Does anyone have a clue when we are going to be able to drive to pier?


----------



## Telum Pisces (Sep 27, 2007)

Some reports say the road is supposed to be completed by the end of May.


----------



## FlFrayedKnot (Feb 15, 2009)

I called the Park Service this week and they said "end of April" for the road opening. Knowing govenment contracts and those actions somewhat; I would bet on the end of May, maybe.

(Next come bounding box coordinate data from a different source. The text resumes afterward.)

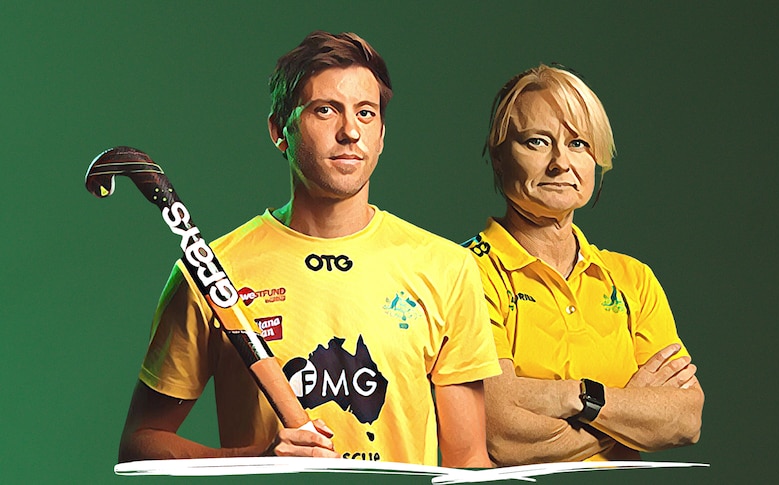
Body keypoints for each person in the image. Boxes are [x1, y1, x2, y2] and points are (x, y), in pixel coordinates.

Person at [118, 31, 500, 467]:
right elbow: (140, 443)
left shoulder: (447, 268)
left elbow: (468, 460)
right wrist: (255, 459)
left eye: (366, 113)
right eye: (325, 111)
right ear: (281, 131)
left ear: (381, 135)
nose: (350, 131)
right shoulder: (211, 270)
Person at [464, 64, 704, 465]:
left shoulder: (633, 280)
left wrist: (573, 401)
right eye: (537, 142)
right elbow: (501, 435)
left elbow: (684, 419)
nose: (561, 162)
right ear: (499, 156)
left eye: (579, 144)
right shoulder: (465, 273)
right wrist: (625, 407)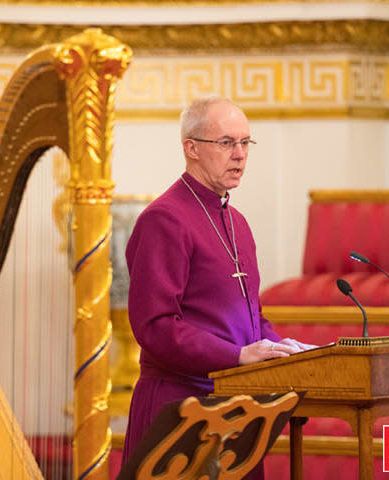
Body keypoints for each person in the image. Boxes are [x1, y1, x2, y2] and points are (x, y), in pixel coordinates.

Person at [121, 97, 315, 473]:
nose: (240, 154)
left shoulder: (237, 222)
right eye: (226, 142)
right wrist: (237, 356)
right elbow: (155, 326)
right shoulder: (164, 219)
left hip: (238, 407)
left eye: (245, 143)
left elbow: (249, 315)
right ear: (191, 148)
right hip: (181, 406)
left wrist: (283, 348)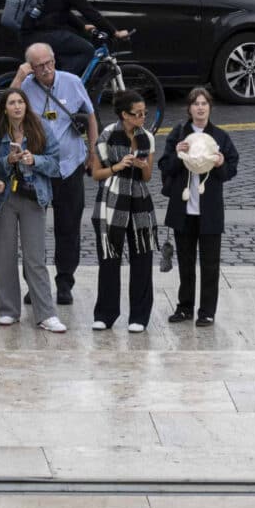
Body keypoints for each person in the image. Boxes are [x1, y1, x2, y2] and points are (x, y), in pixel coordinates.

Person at [17, 42, 99, 307]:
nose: (46, 69)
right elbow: (8, 107)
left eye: (49, 62)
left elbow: (91, 116)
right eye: (39, 66)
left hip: (69, 166)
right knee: (33, 230)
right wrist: (20, 76)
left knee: (68, 227)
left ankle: (65, 282)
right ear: (31, 66)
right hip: (38, 167)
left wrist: (93, 152)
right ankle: (36, 285)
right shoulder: (27, 86)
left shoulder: (72, 81)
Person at [0, 86, 61, 331]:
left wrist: (34, 160)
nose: (17, 106)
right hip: (5, 197)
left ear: (26, 105)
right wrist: (8, 161)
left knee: (35, 257)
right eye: (11, 103)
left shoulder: (40, 128)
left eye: (20, 102)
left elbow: (56, 163)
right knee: (5, 255)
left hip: (33, 196)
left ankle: (46, 313)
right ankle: (8, 310)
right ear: (4, 109)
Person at [160, 87, 238, 326]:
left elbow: (231, 168)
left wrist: (221, 163)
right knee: (185, 262)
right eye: (196, 104)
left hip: (210, 211)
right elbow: (166, 166)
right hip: (184, 210)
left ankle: (207, 311)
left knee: (210, 264)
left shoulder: (221, 136)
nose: (200, 108)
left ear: (210, 108)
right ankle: (185, 307)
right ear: (189, 108)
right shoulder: (178, 134)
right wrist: (176, 153)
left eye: (204, 103)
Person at [91, 91, 160, 333]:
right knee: (110, 259)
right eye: (137, 113)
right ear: (124, 115)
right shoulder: (107, 136)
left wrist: (142, 166)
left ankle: (139, 316)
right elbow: (96, 173)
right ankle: (105, 314)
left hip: (140, 202)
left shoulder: (147, 137)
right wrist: (118, 166)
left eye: (144, 113)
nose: (142, 117)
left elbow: (149, 176)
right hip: (112, 200)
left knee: (142, 257)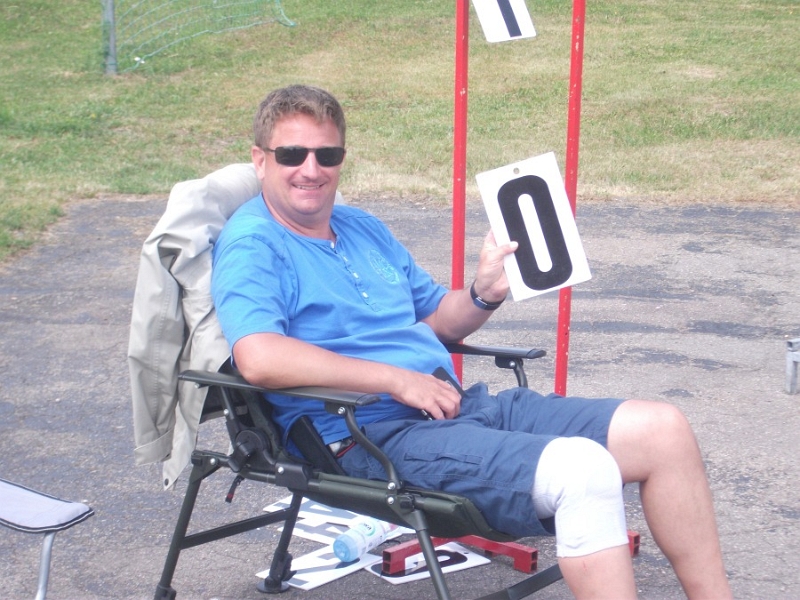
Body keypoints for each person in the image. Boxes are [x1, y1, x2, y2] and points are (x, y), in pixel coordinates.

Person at [211, 84, 731, 599]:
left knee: (663, 431)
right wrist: (396, 380)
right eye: (292, 154)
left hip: (452, 409)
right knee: (583, 471)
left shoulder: (360, 227)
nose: (311, 169)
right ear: (260, 160)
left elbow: (438, 318)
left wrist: (483, 292)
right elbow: (258, 356)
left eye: (327, 154)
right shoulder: (253, 243)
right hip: (367, 436)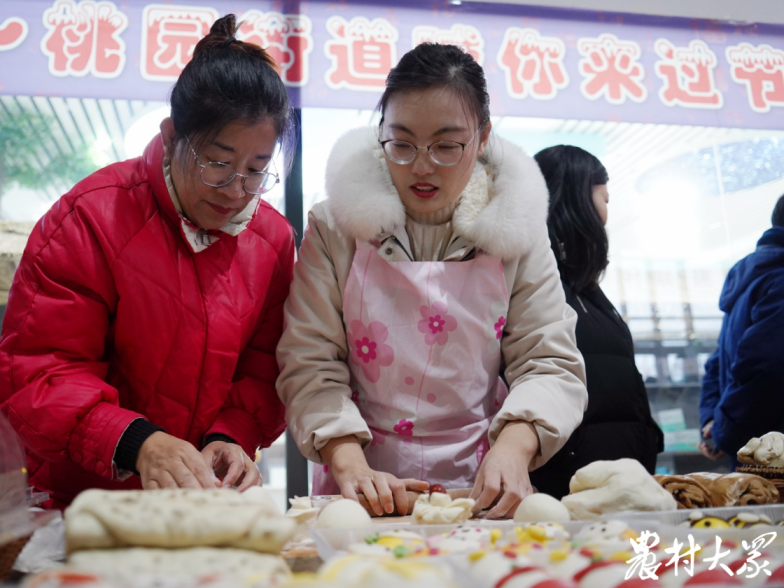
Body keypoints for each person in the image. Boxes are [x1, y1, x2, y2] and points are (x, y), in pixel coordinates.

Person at [276, 44, 587, 519]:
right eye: (401, 144)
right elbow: (309, 361)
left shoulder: (515, 228)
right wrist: (348, 462)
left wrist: (515, 447)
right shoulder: (335, 227)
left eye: (446, 145)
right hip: (363, 484)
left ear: (482, 138)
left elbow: (548, 361)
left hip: (482, 485)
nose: (421, 166)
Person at [0, 15, 295, 508]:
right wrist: (139, 443)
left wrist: (232, 434)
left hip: (199, 503)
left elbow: (267, 366)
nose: (235, 190)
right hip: (85, 502)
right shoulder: (91, 218)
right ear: (173, 135)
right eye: (218, 163)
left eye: (256, 170)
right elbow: (39, 372)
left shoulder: (272, 240)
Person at [529, 145, 664, 499]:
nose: (605, 214)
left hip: (611, 488)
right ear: (578, 200)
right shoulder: (539, 286)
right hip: (573, 493)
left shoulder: (583, 288)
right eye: (603, 199)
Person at [699, 194, 784, 468]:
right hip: (773, 454)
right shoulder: (779, 279)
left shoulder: (754, 278)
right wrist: (724, 430)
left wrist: (713, 421)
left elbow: (718, 363)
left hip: (754, 452)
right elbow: (765, 367)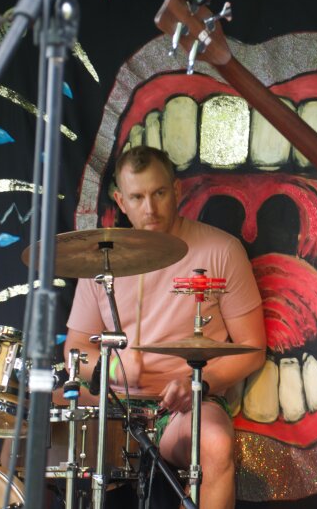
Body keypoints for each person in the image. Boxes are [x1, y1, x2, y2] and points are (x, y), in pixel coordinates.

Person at [64, 146, 265, 509]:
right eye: (137, 197)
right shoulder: (100, 256)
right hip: (110, 401)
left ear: (176, 189)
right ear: (120, 201)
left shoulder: (221, 250)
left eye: (158, 193)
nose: (150, 208)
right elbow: (75, 349)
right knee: (25, 422)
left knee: (215, 444)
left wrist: (199, 384)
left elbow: (252, 349)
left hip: (184, 407)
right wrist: (115, 370)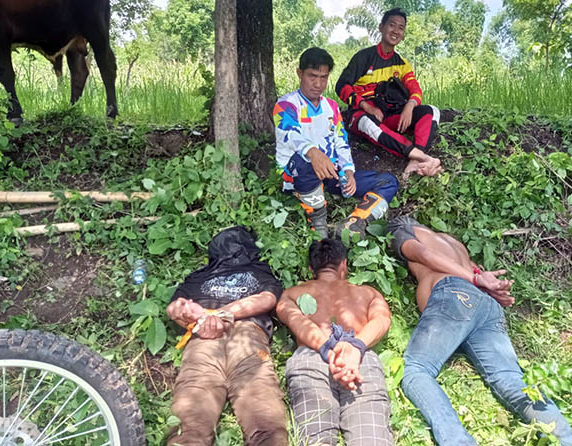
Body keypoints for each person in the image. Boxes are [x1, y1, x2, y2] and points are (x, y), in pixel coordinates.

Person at [386, 216, 572, 446]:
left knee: (415, 370)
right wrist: (485, 283)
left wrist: (475, 278)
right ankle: (569, 441)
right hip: (485, 305)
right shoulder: (452, 243)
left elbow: (424, 255)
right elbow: (477, 276)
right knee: (509, 377)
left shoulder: (402, 230)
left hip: (454, 296)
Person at [166, 226, 288, 446]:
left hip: (245, 334)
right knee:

I would like to get out there and camp and fish the area before the weather gets too hot but the only ways in now are road (ride with a certified contractor) or on one of the apporved water taxis if you have no boat.


----------



## lureslinger (Oct 5, 2007)

I'm looking forward to fishing off the shore at Fort Pickens. It gives us shorebound anglers access to deep water in the pass area. I had a lot of fun out there pre-Ivan.


----------



## true-king (Oct 2, 2007)

Sounds good! I'll surely fish down there.


----------



## getbent (Oct 2, 2007)

fishing, camping , pickens is great


----------



## onemorecast (Feb 16, 2009)

The fishing was smokin at pickens back in the day! I can't wait to get back out there. Heard April for opening.


----------



## supatooma15 (Mar 6, 2009)

It will be one great day when that road opens.


----------



## pogypumper (Mar 24, 2008)

I want to take my girls camping out there this yearvia my boat before the heat sets in. 

Can anybody give me a heads-up on what thelaws are regarding campfires in federal parks? I want to haul some wood over when we go but I want to make sure it's legal. I know it's pretty common on the other side of the pass around Ft. Mcraebut I wasn't sure about Pickens.

Thanks


----------



## GONU (Oct 3, 2007)

The Sheephead should be on fire out there right now. Last year this time, I could eaisly catch a limit in a day. man those things are good eating.


----------